While my surgeon moves on to removing the tumor, the nodes will undergo a pathology review to see if any breast cancer cells made it that far. If they are clean, that is that. If not, most if not all of the nodes under my arm will be removed while I am still under. The tumor and surrounding good tissue (the margin) that is removed will be examined right away for a clean margin meaning there are only healthy, good cells encasing the tumor, and in me, there are no cancer cells left at the removal site. If otherwise, a few more bits will be removed till there are clean margins. The removed tissue will also get get a full work up just like my original biopsy, testing for receptors, cell grades, etc - the whole nine yards. It will take a couple of weeks before results are released.

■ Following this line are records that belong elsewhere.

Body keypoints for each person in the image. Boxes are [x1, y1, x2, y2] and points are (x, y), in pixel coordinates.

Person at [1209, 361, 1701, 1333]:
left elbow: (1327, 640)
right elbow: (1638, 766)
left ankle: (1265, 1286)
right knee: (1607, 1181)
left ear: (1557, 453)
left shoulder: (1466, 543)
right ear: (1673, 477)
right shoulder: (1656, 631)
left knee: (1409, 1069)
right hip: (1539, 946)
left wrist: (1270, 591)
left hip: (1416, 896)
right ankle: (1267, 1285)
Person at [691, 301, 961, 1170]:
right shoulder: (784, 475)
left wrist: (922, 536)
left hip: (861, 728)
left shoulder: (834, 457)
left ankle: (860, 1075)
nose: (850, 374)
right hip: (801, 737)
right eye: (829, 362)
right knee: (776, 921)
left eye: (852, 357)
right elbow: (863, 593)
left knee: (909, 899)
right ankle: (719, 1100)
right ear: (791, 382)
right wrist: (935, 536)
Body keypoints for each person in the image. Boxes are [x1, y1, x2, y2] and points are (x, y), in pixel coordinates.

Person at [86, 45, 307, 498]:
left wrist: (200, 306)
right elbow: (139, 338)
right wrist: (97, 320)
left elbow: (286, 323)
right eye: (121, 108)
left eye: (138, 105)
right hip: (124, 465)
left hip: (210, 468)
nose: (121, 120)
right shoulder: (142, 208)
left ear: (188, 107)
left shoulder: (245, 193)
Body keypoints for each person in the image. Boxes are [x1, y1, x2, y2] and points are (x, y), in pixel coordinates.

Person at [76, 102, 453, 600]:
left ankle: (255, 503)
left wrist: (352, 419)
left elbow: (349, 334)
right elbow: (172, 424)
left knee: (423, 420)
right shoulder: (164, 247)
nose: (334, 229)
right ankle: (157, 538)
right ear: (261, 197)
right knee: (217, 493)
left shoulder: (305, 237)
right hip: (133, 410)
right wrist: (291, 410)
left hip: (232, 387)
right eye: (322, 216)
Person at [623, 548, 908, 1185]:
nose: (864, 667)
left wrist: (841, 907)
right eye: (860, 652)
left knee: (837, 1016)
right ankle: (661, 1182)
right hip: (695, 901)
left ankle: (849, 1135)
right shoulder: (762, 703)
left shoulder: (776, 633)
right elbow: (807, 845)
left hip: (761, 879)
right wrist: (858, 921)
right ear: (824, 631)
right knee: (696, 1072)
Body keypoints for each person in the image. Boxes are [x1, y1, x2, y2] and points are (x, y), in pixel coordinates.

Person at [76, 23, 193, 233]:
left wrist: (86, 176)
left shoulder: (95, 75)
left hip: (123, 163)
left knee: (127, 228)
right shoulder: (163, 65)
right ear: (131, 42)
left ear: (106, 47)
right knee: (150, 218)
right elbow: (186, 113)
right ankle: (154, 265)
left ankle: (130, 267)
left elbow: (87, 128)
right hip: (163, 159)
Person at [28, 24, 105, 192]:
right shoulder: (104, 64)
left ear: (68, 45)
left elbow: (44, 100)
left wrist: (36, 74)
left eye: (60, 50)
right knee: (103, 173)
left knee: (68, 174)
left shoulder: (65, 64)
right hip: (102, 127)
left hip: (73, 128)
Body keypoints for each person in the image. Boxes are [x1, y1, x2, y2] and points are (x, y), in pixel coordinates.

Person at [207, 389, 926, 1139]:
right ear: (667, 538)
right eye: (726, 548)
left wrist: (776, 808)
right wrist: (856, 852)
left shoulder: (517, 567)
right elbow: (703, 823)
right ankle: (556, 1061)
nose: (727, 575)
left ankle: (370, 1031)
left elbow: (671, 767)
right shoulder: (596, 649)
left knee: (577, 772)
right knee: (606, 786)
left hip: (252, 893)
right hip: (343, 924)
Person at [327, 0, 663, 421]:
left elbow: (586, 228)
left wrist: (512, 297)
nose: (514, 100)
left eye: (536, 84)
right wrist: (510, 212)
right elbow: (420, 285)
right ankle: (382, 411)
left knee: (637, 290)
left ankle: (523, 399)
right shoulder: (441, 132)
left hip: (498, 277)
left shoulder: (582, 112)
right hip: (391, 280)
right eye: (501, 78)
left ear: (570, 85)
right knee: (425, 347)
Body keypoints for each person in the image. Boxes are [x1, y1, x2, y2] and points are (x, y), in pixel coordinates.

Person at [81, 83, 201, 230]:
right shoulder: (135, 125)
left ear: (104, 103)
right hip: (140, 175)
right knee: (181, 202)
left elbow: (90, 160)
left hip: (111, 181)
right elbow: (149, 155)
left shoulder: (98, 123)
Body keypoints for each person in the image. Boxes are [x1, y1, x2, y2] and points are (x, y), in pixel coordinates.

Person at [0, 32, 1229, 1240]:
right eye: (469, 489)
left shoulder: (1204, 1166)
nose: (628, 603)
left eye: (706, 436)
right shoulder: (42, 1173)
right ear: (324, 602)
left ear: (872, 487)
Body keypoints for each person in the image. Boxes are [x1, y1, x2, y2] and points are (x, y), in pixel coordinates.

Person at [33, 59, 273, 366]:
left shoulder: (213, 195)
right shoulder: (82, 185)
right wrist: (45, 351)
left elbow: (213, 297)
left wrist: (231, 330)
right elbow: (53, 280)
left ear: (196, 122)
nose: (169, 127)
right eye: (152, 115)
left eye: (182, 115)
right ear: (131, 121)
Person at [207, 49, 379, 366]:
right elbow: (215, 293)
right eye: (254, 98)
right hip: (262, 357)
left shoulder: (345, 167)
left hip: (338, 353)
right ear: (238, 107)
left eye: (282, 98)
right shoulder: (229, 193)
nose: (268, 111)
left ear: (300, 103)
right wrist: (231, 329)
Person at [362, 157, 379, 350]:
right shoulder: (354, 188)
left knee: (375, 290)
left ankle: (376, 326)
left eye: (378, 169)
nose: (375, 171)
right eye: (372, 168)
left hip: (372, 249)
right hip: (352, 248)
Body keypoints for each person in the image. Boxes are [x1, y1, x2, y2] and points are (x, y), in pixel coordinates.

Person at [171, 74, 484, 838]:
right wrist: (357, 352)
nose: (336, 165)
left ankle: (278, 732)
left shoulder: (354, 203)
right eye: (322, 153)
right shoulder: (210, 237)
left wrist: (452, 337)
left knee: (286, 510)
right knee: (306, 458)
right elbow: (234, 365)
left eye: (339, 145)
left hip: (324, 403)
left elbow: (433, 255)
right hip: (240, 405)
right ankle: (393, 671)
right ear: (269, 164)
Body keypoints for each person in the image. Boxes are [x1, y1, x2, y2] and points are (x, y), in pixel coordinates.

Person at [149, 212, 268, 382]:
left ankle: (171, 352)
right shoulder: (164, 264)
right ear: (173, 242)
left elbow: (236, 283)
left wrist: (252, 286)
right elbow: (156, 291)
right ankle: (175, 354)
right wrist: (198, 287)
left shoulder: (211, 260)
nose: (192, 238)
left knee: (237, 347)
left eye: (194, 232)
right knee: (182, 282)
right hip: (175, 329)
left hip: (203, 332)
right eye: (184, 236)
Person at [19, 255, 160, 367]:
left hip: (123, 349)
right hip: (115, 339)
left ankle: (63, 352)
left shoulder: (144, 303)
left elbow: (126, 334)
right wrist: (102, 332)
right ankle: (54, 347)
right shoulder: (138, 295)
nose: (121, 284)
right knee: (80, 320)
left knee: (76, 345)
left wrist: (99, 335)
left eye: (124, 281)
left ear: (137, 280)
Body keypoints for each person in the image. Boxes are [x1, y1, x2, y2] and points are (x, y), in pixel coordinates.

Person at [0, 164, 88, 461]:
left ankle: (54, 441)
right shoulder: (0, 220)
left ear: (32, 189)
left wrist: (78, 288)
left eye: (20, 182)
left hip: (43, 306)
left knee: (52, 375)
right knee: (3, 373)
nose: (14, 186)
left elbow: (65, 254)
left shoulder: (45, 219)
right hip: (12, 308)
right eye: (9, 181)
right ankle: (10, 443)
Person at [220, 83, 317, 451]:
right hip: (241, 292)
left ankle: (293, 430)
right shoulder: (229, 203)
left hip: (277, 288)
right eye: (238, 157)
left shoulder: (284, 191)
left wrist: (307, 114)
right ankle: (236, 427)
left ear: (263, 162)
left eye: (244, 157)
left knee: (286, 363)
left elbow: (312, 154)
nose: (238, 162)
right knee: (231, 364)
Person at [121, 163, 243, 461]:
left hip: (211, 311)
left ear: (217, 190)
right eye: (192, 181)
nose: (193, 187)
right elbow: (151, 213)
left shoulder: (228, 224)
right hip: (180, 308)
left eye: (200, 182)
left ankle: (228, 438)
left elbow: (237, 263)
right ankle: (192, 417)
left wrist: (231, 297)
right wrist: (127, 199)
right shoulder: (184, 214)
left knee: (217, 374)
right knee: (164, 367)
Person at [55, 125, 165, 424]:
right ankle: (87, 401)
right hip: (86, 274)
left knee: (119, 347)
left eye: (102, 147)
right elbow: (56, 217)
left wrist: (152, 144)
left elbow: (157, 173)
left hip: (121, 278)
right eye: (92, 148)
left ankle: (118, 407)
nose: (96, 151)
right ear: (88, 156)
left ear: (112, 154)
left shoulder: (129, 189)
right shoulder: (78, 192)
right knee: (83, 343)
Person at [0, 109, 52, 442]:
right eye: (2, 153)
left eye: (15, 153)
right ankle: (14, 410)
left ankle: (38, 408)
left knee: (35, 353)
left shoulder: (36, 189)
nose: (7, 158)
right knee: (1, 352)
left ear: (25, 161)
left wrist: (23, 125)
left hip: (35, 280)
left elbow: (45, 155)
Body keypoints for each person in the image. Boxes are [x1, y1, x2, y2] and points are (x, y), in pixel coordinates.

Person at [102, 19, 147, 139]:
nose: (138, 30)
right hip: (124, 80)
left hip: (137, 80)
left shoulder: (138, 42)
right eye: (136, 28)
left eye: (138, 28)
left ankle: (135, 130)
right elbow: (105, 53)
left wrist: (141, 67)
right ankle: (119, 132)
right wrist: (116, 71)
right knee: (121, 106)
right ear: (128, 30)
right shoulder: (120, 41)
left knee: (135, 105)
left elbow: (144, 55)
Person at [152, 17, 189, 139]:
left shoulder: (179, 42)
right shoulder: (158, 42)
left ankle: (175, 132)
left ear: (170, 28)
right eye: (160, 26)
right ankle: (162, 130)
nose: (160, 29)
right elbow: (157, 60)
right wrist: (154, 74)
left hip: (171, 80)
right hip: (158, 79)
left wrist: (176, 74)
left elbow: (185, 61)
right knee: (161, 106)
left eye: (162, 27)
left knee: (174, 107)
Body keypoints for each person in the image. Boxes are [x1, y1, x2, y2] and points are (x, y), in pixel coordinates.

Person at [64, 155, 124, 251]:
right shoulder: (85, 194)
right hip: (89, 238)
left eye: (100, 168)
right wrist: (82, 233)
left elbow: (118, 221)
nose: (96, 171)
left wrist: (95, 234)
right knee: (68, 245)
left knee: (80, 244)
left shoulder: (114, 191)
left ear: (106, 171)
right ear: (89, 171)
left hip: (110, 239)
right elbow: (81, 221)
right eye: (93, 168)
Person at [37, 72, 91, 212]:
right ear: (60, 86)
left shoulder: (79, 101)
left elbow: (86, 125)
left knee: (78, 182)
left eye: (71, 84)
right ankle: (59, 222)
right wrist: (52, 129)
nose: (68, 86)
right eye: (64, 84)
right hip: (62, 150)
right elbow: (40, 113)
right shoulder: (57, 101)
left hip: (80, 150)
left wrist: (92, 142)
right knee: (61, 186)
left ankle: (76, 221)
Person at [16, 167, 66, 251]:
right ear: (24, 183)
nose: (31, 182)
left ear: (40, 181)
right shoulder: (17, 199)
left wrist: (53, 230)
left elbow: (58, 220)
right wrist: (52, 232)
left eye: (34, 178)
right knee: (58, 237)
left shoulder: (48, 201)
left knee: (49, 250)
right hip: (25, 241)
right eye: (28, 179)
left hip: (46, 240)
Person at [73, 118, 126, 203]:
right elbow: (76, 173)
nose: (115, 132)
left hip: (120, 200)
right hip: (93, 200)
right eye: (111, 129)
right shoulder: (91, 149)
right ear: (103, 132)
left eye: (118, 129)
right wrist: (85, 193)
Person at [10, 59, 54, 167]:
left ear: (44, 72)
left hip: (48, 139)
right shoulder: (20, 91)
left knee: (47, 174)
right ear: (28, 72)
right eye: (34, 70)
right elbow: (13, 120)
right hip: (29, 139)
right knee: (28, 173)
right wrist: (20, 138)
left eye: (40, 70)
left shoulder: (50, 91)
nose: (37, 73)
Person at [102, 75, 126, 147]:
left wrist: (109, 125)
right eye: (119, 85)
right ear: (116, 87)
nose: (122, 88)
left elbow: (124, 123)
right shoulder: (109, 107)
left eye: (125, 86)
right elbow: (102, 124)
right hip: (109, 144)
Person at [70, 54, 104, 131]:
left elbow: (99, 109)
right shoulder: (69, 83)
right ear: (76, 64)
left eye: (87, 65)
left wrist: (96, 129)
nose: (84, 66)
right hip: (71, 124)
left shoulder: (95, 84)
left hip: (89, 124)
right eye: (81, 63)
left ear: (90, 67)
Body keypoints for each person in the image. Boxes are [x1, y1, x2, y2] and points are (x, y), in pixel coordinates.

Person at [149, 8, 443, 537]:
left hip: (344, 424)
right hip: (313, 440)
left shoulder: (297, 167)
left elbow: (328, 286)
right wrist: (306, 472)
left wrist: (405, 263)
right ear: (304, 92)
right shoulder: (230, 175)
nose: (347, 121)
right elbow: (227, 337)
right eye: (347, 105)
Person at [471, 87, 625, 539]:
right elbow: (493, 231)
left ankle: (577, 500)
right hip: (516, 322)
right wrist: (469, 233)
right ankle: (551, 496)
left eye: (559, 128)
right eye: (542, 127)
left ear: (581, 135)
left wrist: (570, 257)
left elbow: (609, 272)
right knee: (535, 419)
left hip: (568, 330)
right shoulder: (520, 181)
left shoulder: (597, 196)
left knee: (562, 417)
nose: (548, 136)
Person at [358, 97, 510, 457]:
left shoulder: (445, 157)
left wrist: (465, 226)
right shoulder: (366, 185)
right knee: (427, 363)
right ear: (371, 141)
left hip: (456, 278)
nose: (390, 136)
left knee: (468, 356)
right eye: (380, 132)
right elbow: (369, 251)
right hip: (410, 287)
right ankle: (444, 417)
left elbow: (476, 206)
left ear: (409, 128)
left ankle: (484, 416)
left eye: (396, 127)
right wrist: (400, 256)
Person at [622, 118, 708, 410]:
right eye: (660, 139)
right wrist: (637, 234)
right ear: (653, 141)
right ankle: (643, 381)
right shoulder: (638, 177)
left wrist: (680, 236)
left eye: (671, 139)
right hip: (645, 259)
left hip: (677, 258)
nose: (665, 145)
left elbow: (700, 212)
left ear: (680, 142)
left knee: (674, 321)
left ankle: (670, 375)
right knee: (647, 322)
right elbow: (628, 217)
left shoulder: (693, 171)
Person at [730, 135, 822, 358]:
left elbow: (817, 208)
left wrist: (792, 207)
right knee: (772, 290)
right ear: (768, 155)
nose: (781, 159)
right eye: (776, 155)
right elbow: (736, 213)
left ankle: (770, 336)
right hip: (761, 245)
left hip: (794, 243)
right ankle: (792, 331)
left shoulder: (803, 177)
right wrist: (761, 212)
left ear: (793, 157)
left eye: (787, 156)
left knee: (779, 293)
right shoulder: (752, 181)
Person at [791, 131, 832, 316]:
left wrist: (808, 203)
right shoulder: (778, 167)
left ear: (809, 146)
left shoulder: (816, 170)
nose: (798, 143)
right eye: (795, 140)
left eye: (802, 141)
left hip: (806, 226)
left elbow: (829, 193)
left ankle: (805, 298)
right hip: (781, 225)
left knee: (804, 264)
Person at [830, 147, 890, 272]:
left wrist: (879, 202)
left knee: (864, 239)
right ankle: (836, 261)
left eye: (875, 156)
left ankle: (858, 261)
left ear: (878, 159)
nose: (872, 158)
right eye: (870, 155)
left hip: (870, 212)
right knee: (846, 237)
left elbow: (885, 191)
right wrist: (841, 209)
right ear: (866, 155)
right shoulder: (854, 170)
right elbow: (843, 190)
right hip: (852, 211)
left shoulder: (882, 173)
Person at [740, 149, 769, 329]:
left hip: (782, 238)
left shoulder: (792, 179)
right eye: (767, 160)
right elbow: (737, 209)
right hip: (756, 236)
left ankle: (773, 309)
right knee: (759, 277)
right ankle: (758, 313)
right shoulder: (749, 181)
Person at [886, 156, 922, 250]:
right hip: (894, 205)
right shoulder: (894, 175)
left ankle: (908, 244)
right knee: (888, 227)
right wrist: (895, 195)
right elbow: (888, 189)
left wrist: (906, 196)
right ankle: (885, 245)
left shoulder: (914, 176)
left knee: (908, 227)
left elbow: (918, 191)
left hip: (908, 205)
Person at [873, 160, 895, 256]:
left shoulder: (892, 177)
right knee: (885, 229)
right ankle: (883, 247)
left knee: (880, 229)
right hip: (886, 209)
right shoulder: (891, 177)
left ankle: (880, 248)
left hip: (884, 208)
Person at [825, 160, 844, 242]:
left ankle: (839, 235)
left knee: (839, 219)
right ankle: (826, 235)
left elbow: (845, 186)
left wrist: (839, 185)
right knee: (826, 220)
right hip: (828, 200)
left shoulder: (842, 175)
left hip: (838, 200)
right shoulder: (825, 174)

Next, the plastic or cosmetic part of the procedure will fill out the remainder of the hour and a half surgery. This is what takes the longest of the three components and is to ensure that I don't have a dent where tissue was removed, and, also so there is a nicer, less noticeable scar at the main incision.
Two hours, roughly, in recovery waking up, and I'll be good to go. Instructions are to take it easy for a few days and to avoid repetitive motions for about a week and a half. My surgeon made the universal arms rowing motion when she told me this. What's not to like?!
There you have it. Radiation, phase 3, should start 4-6 weeks after that and is not likely to be as fatigue inducing as the Taxol - hallelujah!
How is this final drip coming? An hour twenty to go!
EDITED 7/8/14 - final drip - done! BOOM!
EDITED 7/8/14 - final drip - done! BOOM!